Set every line of the data down again exactly, and keep the pictures out.

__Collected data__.
++++
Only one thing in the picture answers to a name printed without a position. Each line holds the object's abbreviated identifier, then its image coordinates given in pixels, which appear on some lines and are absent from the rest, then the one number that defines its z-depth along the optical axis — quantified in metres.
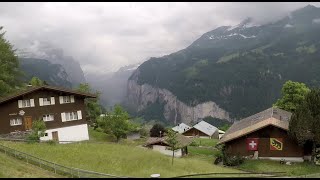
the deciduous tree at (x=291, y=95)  52.33
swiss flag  34.11
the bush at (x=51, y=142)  30.34
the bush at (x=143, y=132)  65.06
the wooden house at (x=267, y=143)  33.60
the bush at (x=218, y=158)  34.49
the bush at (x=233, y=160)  33.06
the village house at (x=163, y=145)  39.78
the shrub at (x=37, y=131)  30.60
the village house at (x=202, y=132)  81.26
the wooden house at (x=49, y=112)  34.27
++++
__RESPONSE TO THE TASK__.
Only one thing in the picture answers to a name printed without a position. Each line holds the object's abbreviated identifier, then its image coordinates given in pixels, which appear on some lines and are absent from the rest, then the one number that defines its z-depth along the optical axis — quantified in metres.
the deciduous tree at (x=291, y=95)  52.33
swiss flag  34.11
the bush at (x=51, y=142)  30.34
the bush at (x=143, y=132)  65.06
the wooden house at (x=267, y=143)  33.60
the bush at (x=218, y=158)  34.49
the bush at (x=233, y=160)  33.06
the village house at (x=163, y=145)  39.78
the shrub at (x=37, y=131)  30.60
the village house at (x=202, y=132)  81.26
the wooden house at (x=49, y=112)  34.27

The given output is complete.